Unlängst war die Einweihung der neue Raffinerie, die mit grossem Pomp
begangen wurde. Die Anlage war zwar schon mehrere Monate in Betrieb und
es wäre auch so weitergegangen. Wenn aber diese Neuerung bis in die
höchsten Kreise anerkannt werden soll, wenn für solch eine Leistung die
Légion d’honneur oder ein anderes Bändele verliehen werden soll, dann
muss der Minister und so un so viel andere Herrschaften zu einer «
feierlichen Feier » eingeladen werden – billiger machen sie es aber
nicht.
Fein und vornehm kamen die Herrschaften im Extrazug, was seit der
Fahrpreiserhöhung (Arbeiterkarten) (*) viel moderner und angenehmer ist
als eine Autofahrt. Im Auto hätte sich nämlich der Minister davon
überzeugen können, dass unsere Strassen miserabel sind, und das hätte
seine Stimmung verdorben.
Viele Tausende von Franken wurden ausgegeben für die äussere
Ausstattung und Aufmachung bei diesem Ministerbesuch. Alles war fein
arrangiert und ein Menu wurde serviert, das etwa fünf Arbeitertaglöhne
zum Bezahlen eines Gedecks knapp gereicht haben. Es ging sogar viel
mehr als ein Arbeiter-Wochenlohn darauf pro Gast, wenn man alles drum
und dran dazu rechnet. Die Gesellschaft kann sich das leisten, sie
wartet einfach mit der
Gewährung einer neuen Teuerungszulage für die Arbeiter noch ein paar Monate länger und die Sache ist wieder gespart.
Es hat viele gefreut, dass auch der sozialistische Député Baron, der
Präsident der Bergwerkskommission der Kammer, mit der Feier war. Doch
welche Enttäuschung : genau wie ein Minister hat ein sozialistischer
Député bei solchen Gelegenheiten nur anerkennende Worte für die
Kapitalisten, die ihm das feine Essen und den Champagner bezahlen. Die
Arbeiter, mit ihren Hungerlöhnen können die Herrschaften eben zu einem
so feinen Bankett nicht einladen. Sogar Führer der CGT stören sich
nicht an unberechtigten Lobreden auf die Kapitalisten, wenn sie diese
nur bei einem guten Bankett anhören können.

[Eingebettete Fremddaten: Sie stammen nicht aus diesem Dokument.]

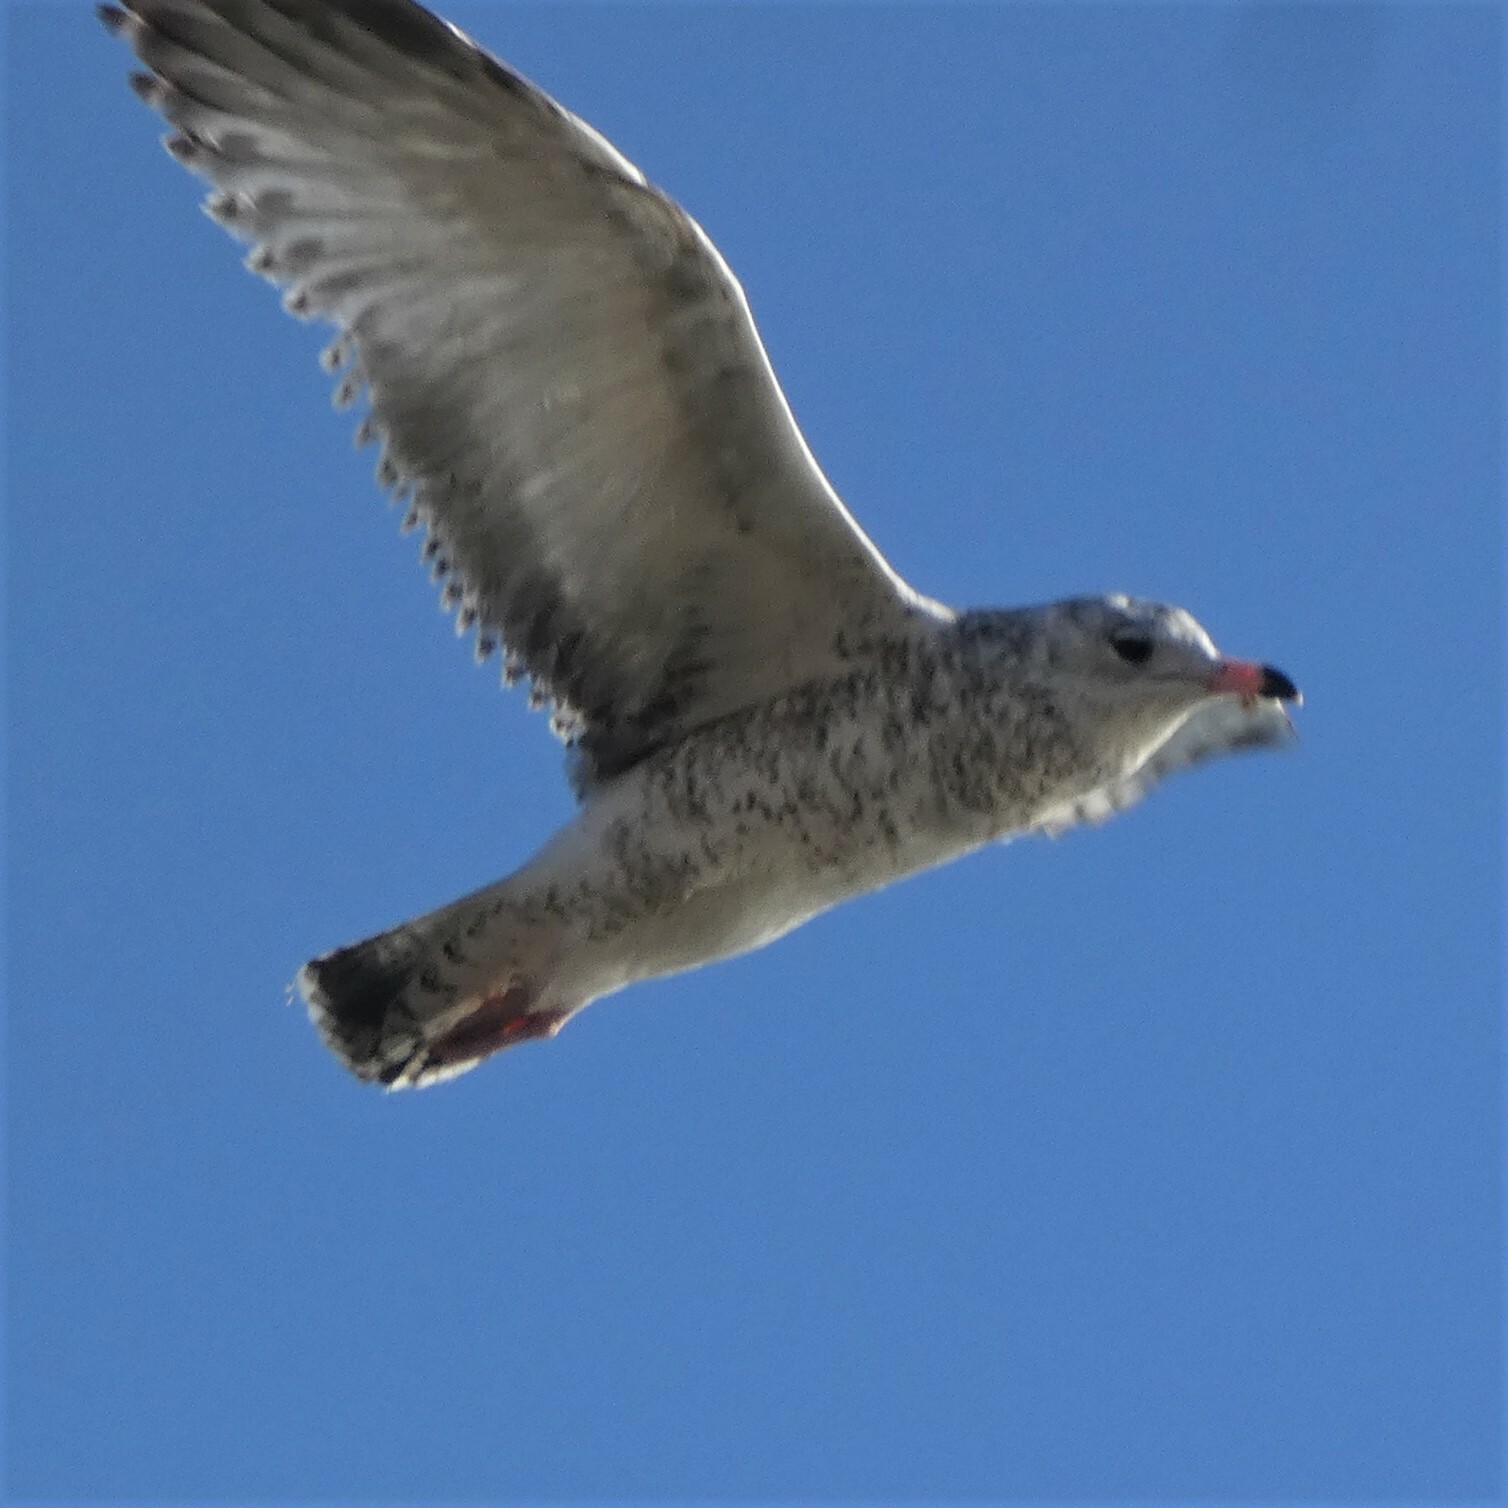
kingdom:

Sogar von « schlechten Elsässern » hatte der Minister beim Champagner
gesprochen. O, wenn man von einer französischen Gesellschaft eingeladen
ist, wenn man gut gegessen und genug getrunken hat, wenn man gleich
nach der Rede in den bereitstehenden Zug springen kann, dann darf man
sich auch etwas leisten. Es war vielleicht eine Entgleisung – aber wenn
in den gut veralterten Bahngesellschaften Entgleiseungen vorkommen,
dann darf auch einmal in der schlachtregierenden Regierung ein Minister
entgleisen.
Die Arbeiter erhielten zur Erinnerung an die schöne Feier auch ein
Trinkgeld von 20 Frs, die Angestellten hatten einen Tag frei dafür.
Sage da jemand, dass das Personal zu kurz gekommen ist. Nein alles war
gelungen, sogar der Witz von den « schlechten Elsässer » !
Echo de Wissembourg, Samstag den 19. Juni 1926.
(*) Au début de l’année, les cartes hebdomadaires de travail
avaient été augmentées de 180 %, mais pour la 1ère classe
l’augmentation n’avait été que de 6,5 %. Ce renchérissement ne fut
guère apprécié, car beaucoup d’ouvriers et de mineurs du Pechelbronn se
rendaient alors au travail en train.